> _EXTRACTED TEXT_
##########
# Cheese slicer for soap?



## LuckyStar (Jul 23, 2014)

One of the things that i am by far the least happy with in regards to my soap is how they look sliced. No matter how hard i try or how careful i am, my big, clunky kitchen knife leaves drag marks, doesn't cut straight and just flat out sucks(its pretty dull XD). 

I've been looking for a wire soap cutter, but the cheapest i've seen any for is about 90 dollars, which is just more than i have to spend on something like that right now.

I did however stumble upon this on amazon

http://www.amazon.com/dp/B00004S1DU/?tag=skimlinks_replacement-20

I make all my soap in two pound molds, so i think this would be perfect. Thoughts?

Edit: I now see the "People who bought this item also bought" and its all soap making items...i guess that answers my question, lol.


----------



## shunt2011 (Jul 23, 2014)

That would probably work well for what you want to use it for.  There have been many that started with cheese slicers.  I have a Wire cutter that is similar to a cheese slicer and it works well.


----------



## triprolo (Jul 24, 2014)

I just bought that very one a few days ago and have cut two loaves with it. So far, the best decision I have ever made. The hardest thing I have found is keeping the loaf straight. I used a pencil to mark my thickness of cut. I'm thinking I might attach a wood bar to the board to keep my loaf straight while I cut. So far, I'm glad I bought it.
##########
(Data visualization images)
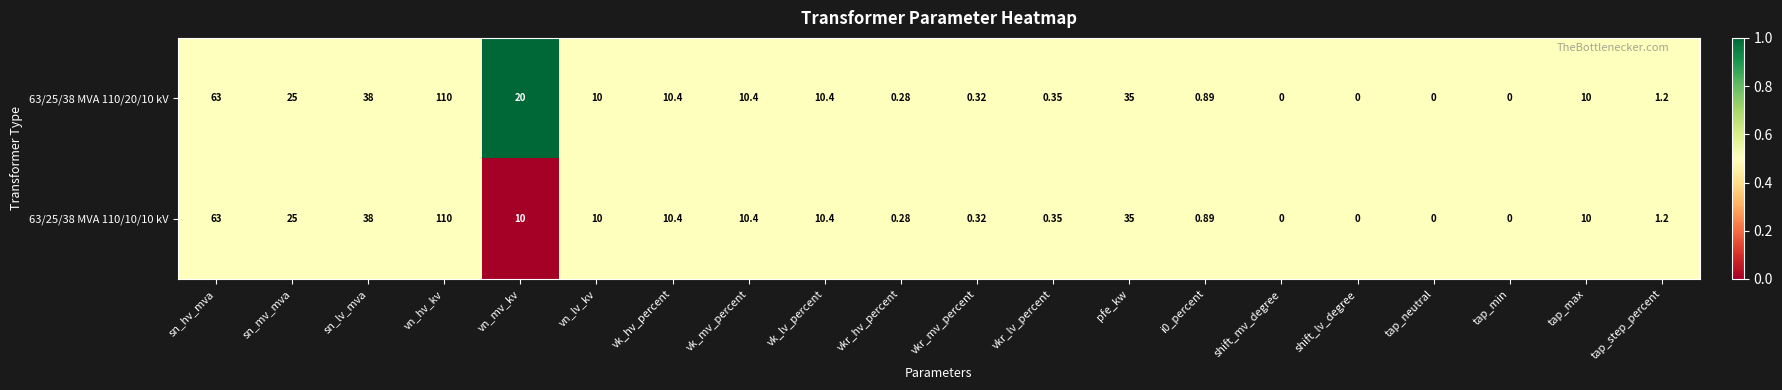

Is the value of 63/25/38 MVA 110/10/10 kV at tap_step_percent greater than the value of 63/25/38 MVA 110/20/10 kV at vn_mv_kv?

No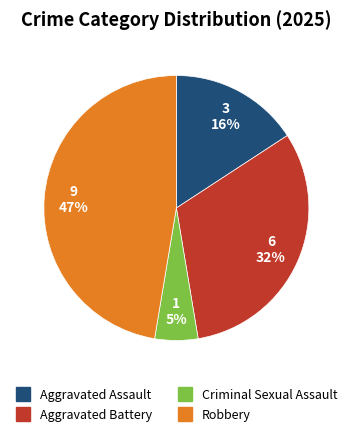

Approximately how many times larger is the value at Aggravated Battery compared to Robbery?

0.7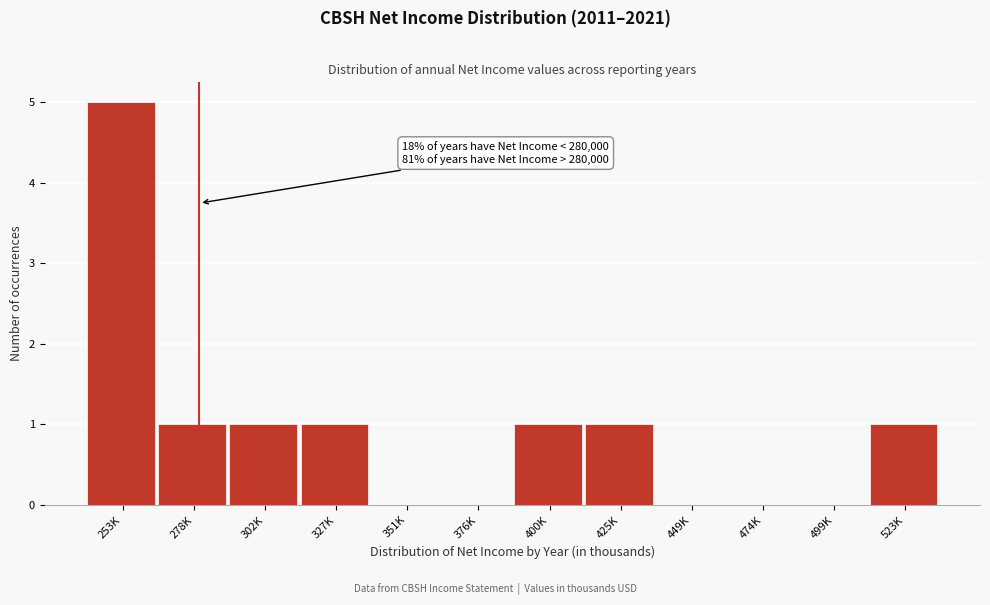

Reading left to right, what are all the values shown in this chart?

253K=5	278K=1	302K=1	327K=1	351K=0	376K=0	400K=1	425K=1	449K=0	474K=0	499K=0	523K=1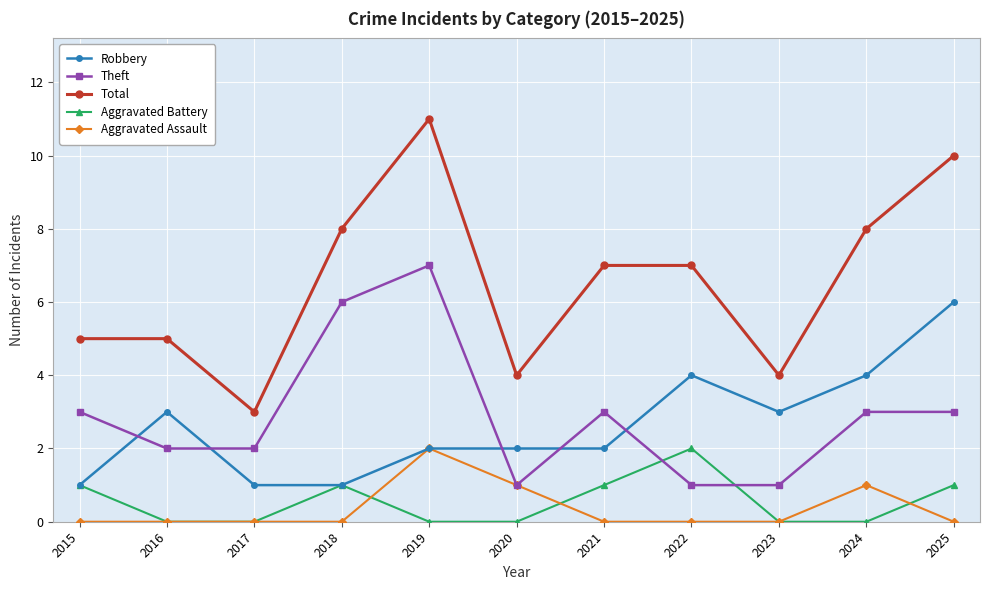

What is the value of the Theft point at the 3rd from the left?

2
##########
> _EXERCISES_
**A)** Do these statements agree with the cheese slicer thread? Answer yes or no for each, and quote the deciding words.
(i) LuckyStar makes all soap in two pound molds.
(ii) The cheapest wire soap cutter LuckyStar had seen cost about 50 dollars.
(iii) triprolo had cut two loaves with the slicer.
**B)** Answer these questions from the cheese slicer thread:
(i) What tool was LuckyStar using to slice soap?
(ii) What did triprolo use to mark the thickness of each cut?
(iii) What does shunt2011 own that is similar to a cheese slicer?
**C)** Write the next part of the cheese slicer thread, continuing after triprolo's post.

> _ANSWERS TO THIS EXERCISE_
**A)**
(i) Yes: "I make all my soap in two pound molds"
(ii) No: "the cheapest i've seen any for is about 90 dollars"
(iii) Yes: "have cut two loaves with it"

**B)**
(i) A big, clunky kitchen knife
(ii) A pencil
(iii) A wire cutter

**C)**
----------



## LuckyStar (Jul 24, 2014)

triprolo said:


> I just bought that very one a few days ago and have cut two loaves with it. So far, the best decision I have ever made. The hardest thing I have found is keeping the loaf straight. I used a pencil to mark my thickness of cut. I'm thinking I might attach a wood bar to the board to keep my loaf straight while I cut. So far, I'm glad I bought it.



I'm thinking i'll just recruit the boyfriend to brace it on both sides while i do the slicing on pre marked indents ^.^


----------



## Amber123 (Jul 24, 2014)

wow! This is awesome..thanks for sharing..I think I'll get this and a slab mold ..I was trying to decide between the wire cutter and slab mold but the price of this and what I need it for will allow me to get both


----------



## Amber123 (Aug 6, 2014)

I got it and used it to cut my beer soap...love it!  I have the same issue keeping it from moving but I just held it tightly before slicing.  I think attaching a wood bar is a great idea!


----------



## Ellacho (Aug 6, 2014)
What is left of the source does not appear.